WASHINGTON (Reuters) - The “fiscal cliff” impasse is raising the odds that Congress will fail to meet a year-end deadline to avert steep tax hikes and budget cuts that could push the nation into another recession.
With talks between President Barack Obama and House of Representatives Speaker John Boehner at an apparent standstill, analysts said on Friday that it was increasingly likely that Washington won’t be able to reach a deal before January 1.
“It’s time to contemplate a plunge off the cliff,” Potomac Research Group analyst Greg Valliere wrote in a research note.
Obama has insisted that any deal must raise taxes on the wealthiest 2 percent of U.S. households, an idea Boehner has resisted. The two sides also are far apart on the size and composition of spending cuts that would likely be part of a deal.
Little progress was expected on Friday with Boehner set to return to his congressional district in Ohio for the weekend.
Even if Boehner and Obama were to reach an agreement, they would need time to sell rank-and-file lawmakers on the compromises it would likely include. They also would need several days to draw up legislation and pass it in the House and the Senate.
Stan Collender, a budget expert with Qorvis Communications, sees a one-in-four chance of that happening at this point.
“It’s far more likely we’ll go over the cliff and then fix it retroactively in January,” he wrote.
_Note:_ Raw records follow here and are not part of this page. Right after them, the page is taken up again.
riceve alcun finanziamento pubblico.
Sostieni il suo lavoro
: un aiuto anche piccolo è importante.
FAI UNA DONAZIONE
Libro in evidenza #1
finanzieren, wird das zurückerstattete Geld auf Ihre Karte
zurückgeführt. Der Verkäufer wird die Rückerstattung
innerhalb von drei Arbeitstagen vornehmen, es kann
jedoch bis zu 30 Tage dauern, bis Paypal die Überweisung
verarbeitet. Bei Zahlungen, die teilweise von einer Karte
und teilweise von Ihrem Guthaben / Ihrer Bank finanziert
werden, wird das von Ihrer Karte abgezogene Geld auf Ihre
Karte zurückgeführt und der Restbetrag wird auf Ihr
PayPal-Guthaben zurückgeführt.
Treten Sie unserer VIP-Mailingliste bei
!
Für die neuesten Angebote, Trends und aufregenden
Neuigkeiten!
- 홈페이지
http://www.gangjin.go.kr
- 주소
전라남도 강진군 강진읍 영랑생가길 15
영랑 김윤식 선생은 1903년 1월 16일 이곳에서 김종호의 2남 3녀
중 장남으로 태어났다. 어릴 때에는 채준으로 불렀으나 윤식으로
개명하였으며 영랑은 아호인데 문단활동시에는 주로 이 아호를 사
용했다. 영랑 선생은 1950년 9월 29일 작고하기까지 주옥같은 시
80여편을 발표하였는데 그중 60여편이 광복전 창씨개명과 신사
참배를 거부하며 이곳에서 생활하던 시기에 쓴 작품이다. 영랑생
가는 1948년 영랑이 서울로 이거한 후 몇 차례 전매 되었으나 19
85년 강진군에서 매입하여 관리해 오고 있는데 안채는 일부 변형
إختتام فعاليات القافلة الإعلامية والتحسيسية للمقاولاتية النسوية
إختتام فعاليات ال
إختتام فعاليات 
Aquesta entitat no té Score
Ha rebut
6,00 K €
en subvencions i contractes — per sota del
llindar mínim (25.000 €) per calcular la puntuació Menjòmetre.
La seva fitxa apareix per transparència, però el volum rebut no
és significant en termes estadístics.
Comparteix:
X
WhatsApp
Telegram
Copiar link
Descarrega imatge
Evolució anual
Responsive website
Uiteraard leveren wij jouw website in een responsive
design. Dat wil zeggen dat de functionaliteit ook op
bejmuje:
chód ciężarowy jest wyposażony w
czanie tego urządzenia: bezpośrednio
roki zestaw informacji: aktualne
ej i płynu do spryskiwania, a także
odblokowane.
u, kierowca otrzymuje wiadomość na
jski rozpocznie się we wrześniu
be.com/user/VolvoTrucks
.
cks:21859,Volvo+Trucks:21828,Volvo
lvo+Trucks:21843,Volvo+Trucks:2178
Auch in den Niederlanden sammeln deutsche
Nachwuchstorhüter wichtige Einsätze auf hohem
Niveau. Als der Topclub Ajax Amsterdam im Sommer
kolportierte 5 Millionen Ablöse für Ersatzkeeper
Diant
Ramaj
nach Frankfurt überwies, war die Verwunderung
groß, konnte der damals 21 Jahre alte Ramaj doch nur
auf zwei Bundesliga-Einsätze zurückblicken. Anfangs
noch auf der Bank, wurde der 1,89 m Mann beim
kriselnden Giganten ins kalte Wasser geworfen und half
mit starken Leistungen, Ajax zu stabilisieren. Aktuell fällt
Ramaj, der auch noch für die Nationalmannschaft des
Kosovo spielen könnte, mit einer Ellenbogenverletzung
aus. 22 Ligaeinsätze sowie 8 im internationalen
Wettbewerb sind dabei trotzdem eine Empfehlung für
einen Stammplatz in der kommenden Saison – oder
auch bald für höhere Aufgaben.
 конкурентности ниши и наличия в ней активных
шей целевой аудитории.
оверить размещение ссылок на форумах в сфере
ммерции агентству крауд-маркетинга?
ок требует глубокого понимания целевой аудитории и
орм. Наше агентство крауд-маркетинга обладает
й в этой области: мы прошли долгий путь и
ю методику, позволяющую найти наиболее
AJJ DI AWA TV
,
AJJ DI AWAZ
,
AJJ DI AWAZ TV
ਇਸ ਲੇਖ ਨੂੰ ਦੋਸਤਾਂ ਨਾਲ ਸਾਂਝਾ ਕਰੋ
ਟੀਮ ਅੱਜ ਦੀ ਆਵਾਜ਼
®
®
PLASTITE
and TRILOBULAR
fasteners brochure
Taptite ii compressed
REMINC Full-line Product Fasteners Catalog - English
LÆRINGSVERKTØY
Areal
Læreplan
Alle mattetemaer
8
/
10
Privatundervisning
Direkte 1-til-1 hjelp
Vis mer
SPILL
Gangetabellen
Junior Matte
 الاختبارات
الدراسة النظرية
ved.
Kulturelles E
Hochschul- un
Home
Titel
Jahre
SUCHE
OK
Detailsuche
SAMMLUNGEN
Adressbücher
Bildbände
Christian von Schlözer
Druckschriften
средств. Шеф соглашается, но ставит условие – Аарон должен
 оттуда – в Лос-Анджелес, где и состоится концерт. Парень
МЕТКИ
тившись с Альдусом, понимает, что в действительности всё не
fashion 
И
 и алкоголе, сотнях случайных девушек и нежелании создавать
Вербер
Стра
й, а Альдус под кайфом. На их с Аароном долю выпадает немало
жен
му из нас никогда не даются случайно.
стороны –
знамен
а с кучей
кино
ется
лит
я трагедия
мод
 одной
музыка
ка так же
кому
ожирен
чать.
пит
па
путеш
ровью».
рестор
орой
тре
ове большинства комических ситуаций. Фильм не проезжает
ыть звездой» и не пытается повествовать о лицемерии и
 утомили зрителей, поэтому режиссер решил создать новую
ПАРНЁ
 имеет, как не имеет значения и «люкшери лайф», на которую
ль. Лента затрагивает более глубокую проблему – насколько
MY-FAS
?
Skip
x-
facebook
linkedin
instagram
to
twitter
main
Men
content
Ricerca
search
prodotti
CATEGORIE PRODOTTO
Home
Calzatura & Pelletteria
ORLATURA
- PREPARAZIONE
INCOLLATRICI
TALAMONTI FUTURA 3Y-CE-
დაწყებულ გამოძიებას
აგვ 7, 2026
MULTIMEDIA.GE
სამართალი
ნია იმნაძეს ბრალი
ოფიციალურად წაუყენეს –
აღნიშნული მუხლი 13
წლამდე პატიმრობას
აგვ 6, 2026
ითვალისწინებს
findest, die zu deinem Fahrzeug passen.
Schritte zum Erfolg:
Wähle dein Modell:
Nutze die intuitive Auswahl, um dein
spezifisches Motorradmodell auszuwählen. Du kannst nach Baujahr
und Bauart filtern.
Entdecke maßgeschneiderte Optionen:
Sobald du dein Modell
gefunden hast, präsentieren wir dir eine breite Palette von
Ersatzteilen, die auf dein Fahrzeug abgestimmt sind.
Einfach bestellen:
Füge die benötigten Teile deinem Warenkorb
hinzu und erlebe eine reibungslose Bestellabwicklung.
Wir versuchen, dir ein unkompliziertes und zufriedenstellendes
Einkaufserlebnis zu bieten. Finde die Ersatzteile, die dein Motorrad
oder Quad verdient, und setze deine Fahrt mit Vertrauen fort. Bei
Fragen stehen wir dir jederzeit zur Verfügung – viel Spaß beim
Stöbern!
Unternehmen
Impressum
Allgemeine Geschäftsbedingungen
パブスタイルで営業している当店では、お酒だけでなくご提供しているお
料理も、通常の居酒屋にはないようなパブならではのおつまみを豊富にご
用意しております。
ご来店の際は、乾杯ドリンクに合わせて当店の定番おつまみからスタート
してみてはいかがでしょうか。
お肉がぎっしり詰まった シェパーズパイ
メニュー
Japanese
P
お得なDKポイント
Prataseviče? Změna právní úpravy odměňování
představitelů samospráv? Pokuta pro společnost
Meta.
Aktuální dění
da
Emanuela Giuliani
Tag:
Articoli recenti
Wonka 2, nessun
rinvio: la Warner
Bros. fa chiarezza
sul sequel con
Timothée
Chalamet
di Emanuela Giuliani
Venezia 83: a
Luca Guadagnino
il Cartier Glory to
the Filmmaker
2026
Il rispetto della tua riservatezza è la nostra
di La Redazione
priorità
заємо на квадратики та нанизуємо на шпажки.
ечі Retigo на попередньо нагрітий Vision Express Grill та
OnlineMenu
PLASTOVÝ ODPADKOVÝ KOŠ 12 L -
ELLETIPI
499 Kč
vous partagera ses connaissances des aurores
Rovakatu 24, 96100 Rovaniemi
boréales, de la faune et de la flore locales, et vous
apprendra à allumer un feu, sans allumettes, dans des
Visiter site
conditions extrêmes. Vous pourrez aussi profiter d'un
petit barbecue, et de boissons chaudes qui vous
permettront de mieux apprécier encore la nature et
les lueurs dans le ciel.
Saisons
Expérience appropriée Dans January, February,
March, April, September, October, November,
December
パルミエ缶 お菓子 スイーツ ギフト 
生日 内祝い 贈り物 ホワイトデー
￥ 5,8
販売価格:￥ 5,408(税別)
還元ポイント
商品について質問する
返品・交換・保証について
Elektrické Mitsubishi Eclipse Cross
If Washington does not act, tax rates are due to rise for all Americans at the beginning of next year and the federal government will have to cut spending on military and domestic programs across the board.
The resulting $600 billion hit could push the economy back into recession, but the full effect likely would not be felt for months - giving lawmakers some time after the New Year to resolve the situation.
Representative Steny Hoyer, the No. 2 Democrat in the House, said Congress could agree to keep current tax and spending rates in place for several weeks if negotiators reach a deal in principle by the end of the year but don’t have enough time to pass it into law.
That probably will be impossible if Obama and Boehner have no deal in place, the Maryland lawmaker said.
“If we don’t get an agreement of any type, then, yes, I think you’re going to run into a hard-and-fast deadline of December 31,” Hoyer said on Fox News on Thursday night.
Though the economy would likely not take an immediate hit if lawmakers miss the deadline, failure to reach a deal could spook financial markets, which have been relatively calm in recent weeks.
Still, the uncertainty over the cliff has weighed on markets and overshadowed other relatively good economic news.
“The uncertainty that (the cliff) is creating is basically holding the markets hostage in the short term,” said Andres Garcia-Amaya, global market strategist at J.P. Morgan Funds, in New York.
Opinion polls show most Americans support Obama’s demand to raise tax rates on the wealthiest 2 percent of households and many observers expect Republicans will ultimately go along.
The Democratic-controlled Senate has already passed such a bill and pressure is mounting on Republicans in the House to approve it as well.
That legislation would prevent tax hikes for everybody else, but it would still allow spending cuts to kick in that would hurt hospitals, defense contractors, and a range of other sectors, analysts at International Strategy & Investment wrote in a research note.
Expiring jobless benefits and payroll tax cuts also would create broad headwinds for the economy.
It also would set up months of budget battles that could create yet more uncertainty, they wrote.